**WHAT THIS EXERCISE ASKS**:
a: Answer these questions using the text on PTLD treatment.
(i) What growth factor is usually given to help the white blood cell count recover between chemotherapy cycles?
(ii) How are the EBV-specific T cells given to the patient?
(iii) How long will the team try to wait after PTLD treatment before another transplant, if possible?
b: Shorten the paragraph of the text on PTLD treatment that begins "EBV-specific T-cell therapy aims", keeping its main facts.
c: From the text on PTLD treatment, quote the stretch from "Contact your medical" through "developing PTLD again.".

BEGIN PAGE EXTRACT

The chemotherapy regimen (combination of drugs) you need depends on the type of PTLD you have. If you have a B-cell lymphoma, it is often given together with rituximab. This is called ‘chemo-immunotherapy’.
Surgery or radiotherapy are not usually used to treat PTLD. Occasionally:
- You might have radiotherapy, or surgery to remove affected lymph nodes, if you have PTLD that is only affecting one part of your body.
- You might have radiotherapy as well as chemotherapy if you have classical Hodgkin lymphoma PTLD.
- Rarely, you might have radiotherapy as well as chemotherapy if you have T-cell lymphoma PTLD, or if you’re unable to have intensive chemotherapy.
- You might have radiotherapy as a temporary or palliative treatment to control symptoms (for example pain or breathlessness) by reducing the size of the lymphoma.
EBV-specific T-cell therapy aims to target and kill cells that are infected with EBV. It involves having treatment with specific T cells that recognise EBV. These EBV-specific T cells kill the PTLD. The T cells are usually collected from a matched donor. You have them through a drip into your vein, similar to a blood transfusion.
EBV-specific T-cell therapy might be used to treat people who have EBV-positive PTLD in their brain or spinal cord, or for people who have not responded to other treatment options.
If you have PTLD, you are monitored very carefully by your medical team to support you through your treatment for lymphoma. However, there are some risks you need to be aware of if you have lymphoma and you have also had a transplant. Ask your medical team if you’re not sure what to look out for or if you have any questions about PTLD.
Increased risk of infection
Treatment for lymphoma will reduce your white blood cell counts, leaving you more vulnerable to infections. If your immune system is already affected by immunosuppressive drugs, you have an even higher risk of serious infections.
If you receive chemotherapy for PTLD, you will usually be given a growth factor called G-CSF to help your white blood cell count recover in between cycles of chemotherapy. You will usually be given other drugs, such as antibiotics, antivirals and antifungal medicines, to prevent infections.
Contact your medical team immediately if you have any signs of infection.
Risk of transplant rejection
If your immunosuppressive therapy needs to be reduced to treat PTLD, there is a risk that your body might reject your transplant. You are monitored carefully to try to prevent this. However, if it happens, you might need another transplant.
If possible, your team will try to wait at least 1 year after your treatment for PTLD before you have another transplant. This reduces the risk of PTLD coming back. If you need another transplant, scientists don’t know the risk of developing PTLD again.
If you have PTLD, you are monitored very carefully by your medical team to support you through and after your treatment for lymphoma to see how well it has worked. This is usually done using a PET-CT scan. Your doctor may also want to monitor levels of EBV in your blood if your PTLD is EBV positive.

END PAGE EXTRACT
BEGIN EXCERPTED RECORDS

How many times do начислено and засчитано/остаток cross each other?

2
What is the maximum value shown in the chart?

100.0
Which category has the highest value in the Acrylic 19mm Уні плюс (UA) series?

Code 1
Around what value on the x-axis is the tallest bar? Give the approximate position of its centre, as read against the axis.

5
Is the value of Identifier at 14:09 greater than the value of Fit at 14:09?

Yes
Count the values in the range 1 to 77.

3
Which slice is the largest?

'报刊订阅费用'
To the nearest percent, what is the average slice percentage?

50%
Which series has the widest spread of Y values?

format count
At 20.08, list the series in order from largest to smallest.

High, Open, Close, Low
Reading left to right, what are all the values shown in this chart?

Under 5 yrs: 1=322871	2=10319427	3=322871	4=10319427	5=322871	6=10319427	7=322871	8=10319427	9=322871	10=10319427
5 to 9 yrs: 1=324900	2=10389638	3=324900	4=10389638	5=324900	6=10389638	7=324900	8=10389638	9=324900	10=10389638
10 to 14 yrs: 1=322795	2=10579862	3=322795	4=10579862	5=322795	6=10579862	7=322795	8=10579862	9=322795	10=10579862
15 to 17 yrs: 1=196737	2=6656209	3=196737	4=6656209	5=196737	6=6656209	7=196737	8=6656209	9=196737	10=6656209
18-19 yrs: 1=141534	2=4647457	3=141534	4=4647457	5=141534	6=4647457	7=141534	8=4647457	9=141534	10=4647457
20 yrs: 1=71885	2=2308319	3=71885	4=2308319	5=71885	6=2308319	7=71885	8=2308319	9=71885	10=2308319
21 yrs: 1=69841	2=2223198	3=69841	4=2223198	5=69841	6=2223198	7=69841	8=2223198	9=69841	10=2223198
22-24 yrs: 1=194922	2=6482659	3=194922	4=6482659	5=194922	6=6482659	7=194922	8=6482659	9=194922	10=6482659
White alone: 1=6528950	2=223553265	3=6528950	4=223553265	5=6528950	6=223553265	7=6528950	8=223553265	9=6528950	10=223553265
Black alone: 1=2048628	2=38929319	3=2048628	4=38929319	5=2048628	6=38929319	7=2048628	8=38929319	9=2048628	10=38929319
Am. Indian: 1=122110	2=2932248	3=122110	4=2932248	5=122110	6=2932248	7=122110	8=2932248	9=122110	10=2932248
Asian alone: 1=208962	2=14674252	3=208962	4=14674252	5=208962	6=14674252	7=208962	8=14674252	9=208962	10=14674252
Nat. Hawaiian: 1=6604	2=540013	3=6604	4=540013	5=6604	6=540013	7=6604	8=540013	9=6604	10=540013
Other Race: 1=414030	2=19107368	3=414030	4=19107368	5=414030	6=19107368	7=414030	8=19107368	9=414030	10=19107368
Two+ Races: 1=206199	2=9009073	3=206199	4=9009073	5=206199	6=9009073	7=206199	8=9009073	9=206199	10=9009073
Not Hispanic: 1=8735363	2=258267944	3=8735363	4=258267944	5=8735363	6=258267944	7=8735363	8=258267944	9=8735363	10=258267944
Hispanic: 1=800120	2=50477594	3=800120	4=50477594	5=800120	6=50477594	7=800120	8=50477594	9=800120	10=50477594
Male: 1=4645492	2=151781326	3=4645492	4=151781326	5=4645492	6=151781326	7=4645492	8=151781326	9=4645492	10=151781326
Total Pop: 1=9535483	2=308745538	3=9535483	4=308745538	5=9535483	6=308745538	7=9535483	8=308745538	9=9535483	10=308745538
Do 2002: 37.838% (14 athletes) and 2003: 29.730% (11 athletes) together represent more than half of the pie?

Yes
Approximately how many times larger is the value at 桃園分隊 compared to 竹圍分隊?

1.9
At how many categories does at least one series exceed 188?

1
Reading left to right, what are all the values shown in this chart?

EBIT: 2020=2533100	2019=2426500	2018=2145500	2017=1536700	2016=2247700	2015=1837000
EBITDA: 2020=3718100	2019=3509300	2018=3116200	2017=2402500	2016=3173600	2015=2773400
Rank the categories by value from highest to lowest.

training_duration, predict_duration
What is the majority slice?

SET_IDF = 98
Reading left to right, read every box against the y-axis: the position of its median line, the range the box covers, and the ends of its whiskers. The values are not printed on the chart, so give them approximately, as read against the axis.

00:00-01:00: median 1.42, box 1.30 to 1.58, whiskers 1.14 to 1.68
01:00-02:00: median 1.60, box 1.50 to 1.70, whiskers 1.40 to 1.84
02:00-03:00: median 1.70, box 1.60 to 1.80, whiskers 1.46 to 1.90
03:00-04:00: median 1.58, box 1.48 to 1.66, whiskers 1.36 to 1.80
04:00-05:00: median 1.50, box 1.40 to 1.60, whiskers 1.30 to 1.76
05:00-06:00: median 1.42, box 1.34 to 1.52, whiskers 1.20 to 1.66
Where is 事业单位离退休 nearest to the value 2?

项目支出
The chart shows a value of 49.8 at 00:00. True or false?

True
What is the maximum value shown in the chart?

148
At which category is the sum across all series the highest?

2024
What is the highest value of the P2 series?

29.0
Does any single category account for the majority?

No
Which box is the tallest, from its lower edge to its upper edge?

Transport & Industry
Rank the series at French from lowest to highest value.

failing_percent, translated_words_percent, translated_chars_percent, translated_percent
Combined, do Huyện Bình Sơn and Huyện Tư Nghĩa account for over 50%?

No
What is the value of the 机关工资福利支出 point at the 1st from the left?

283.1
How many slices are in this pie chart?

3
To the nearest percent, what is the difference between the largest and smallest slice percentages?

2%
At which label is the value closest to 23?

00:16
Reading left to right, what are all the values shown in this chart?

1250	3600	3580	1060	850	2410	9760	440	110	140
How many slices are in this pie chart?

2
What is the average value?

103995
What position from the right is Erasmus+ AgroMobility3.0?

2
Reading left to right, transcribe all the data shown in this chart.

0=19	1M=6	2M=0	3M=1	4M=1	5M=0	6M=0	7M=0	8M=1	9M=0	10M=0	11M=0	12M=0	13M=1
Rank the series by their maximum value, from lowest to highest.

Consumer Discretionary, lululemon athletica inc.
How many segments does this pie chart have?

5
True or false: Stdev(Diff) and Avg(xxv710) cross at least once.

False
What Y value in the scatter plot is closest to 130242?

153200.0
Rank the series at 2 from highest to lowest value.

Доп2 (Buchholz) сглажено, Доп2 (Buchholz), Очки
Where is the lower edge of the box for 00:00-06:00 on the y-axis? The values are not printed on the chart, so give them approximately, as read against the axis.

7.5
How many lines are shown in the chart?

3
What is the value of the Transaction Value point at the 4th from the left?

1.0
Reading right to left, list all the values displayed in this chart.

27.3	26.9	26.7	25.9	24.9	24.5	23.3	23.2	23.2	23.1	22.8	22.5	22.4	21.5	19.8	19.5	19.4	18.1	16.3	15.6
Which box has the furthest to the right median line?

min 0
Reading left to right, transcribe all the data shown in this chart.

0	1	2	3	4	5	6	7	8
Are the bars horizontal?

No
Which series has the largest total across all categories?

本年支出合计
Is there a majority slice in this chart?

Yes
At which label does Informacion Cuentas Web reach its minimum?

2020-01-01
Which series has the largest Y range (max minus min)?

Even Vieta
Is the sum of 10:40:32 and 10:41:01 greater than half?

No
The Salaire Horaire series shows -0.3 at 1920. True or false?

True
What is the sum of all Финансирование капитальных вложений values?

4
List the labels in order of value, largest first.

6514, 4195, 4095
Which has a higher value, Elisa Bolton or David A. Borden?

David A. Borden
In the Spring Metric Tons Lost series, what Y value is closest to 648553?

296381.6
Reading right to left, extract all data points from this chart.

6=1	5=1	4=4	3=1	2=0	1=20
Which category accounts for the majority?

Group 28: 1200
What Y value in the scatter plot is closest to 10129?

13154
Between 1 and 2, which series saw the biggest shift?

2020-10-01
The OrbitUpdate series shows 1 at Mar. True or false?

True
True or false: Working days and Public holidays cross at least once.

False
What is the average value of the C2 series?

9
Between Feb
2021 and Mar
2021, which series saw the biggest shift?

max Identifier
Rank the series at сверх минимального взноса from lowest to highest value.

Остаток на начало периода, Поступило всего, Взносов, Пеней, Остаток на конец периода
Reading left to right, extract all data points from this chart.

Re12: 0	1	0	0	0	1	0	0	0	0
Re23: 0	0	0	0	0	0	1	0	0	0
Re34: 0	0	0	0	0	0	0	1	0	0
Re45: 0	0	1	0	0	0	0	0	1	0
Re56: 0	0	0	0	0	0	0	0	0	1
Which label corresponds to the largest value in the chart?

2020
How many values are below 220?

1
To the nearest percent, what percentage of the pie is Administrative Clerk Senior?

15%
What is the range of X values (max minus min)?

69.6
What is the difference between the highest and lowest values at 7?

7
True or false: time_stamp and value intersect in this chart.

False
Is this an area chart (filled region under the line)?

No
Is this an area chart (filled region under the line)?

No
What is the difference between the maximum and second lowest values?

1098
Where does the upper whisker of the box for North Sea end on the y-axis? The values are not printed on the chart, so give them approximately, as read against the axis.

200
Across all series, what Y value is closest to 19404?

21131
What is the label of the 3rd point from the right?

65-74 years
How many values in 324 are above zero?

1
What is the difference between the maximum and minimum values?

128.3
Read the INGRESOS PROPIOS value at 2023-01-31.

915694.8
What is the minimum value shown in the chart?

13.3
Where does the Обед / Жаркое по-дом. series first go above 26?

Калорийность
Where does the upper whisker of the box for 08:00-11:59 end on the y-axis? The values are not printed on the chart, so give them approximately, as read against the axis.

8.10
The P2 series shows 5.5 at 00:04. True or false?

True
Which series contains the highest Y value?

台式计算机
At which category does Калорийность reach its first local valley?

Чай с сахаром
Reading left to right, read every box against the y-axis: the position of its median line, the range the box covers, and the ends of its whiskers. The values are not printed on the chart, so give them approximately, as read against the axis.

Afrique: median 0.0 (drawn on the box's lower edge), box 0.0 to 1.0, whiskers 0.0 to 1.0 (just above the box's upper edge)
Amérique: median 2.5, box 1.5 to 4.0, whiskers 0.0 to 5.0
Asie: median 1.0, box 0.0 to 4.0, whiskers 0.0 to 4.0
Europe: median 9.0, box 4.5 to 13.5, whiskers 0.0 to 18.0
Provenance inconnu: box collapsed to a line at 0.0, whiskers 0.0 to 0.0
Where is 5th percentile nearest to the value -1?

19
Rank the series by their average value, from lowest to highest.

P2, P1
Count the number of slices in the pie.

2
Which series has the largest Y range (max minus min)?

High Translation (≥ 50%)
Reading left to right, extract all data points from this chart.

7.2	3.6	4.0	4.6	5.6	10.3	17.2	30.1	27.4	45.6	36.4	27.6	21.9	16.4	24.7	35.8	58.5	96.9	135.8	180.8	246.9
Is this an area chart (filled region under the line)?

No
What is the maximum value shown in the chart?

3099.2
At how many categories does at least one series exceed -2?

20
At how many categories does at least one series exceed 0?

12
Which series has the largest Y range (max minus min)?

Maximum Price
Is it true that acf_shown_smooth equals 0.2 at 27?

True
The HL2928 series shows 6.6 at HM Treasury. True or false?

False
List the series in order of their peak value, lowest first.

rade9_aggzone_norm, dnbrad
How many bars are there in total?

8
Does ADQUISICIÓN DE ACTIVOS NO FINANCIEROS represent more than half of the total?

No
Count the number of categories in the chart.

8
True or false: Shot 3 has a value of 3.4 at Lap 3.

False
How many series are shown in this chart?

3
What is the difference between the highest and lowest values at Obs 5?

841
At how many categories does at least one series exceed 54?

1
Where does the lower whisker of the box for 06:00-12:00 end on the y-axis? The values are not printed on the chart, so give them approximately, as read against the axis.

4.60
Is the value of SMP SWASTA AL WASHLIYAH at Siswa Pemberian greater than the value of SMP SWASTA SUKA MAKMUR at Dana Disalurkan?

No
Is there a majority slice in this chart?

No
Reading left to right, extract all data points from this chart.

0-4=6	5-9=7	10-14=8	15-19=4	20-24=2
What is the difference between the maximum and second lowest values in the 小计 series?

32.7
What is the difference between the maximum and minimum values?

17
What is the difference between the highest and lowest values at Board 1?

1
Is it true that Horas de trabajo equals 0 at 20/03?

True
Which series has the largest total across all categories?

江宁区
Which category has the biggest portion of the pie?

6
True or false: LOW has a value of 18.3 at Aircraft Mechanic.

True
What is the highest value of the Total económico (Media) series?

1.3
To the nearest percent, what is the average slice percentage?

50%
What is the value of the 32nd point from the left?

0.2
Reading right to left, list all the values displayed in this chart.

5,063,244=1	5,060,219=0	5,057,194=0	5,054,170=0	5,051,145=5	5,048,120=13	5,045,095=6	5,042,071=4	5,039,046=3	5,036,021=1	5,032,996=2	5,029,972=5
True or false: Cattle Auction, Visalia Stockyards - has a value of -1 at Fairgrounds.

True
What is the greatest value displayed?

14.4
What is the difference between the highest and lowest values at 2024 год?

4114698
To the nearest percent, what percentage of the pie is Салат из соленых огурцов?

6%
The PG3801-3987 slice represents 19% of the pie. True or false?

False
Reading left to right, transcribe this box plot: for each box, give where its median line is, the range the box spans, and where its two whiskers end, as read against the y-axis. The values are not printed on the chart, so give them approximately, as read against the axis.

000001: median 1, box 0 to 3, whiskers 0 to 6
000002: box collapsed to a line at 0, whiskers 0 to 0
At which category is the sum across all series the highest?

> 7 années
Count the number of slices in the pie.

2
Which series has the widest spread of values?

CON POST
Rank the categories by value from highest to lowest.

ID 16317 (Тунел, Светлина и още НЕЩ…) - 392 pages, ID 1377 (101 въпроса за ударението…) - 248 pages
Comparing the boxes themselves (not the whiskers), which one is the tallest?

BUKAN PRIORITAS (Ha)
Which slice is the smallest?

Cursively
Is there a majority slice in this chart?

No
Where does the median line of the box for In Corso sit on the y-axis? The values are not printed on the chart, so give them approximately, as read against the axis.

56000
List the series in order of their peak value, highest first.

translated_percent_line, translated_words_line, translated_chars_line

END EXCERPTED RECORDS

**RESULTS OF THE EXERCISE**:
a:
(i) G-CSF.
(ii) Through a drip into a vein, similar to a blood transfusion.
(iii) At least 1 year.

b: EBV-specific T-cell therapy uses T cells that recognize EBV to target and kill EBV-infected cells, and so kill the PTLD. The T cells usually come from a matched donor and are given through a drip into a vein, like a blood transfusion.

c:
Contact your medical team immediately if you have any signs of infection.
Risk of transplant rejection
If your immunosuppressive therapy needs to be reduced to treat PTLD, there is a risk that your body might reject your transplant. You are monitored carefully to try to prevent this. However, if it happens, you might need another transplant.
If possible, your team will try to wait at least 1 year after your treatment for PTLD before you have another transplant. This reduces the risk of PTLD coming back. If you need another transplant, scientists don’t know the risk of developing PTLD again.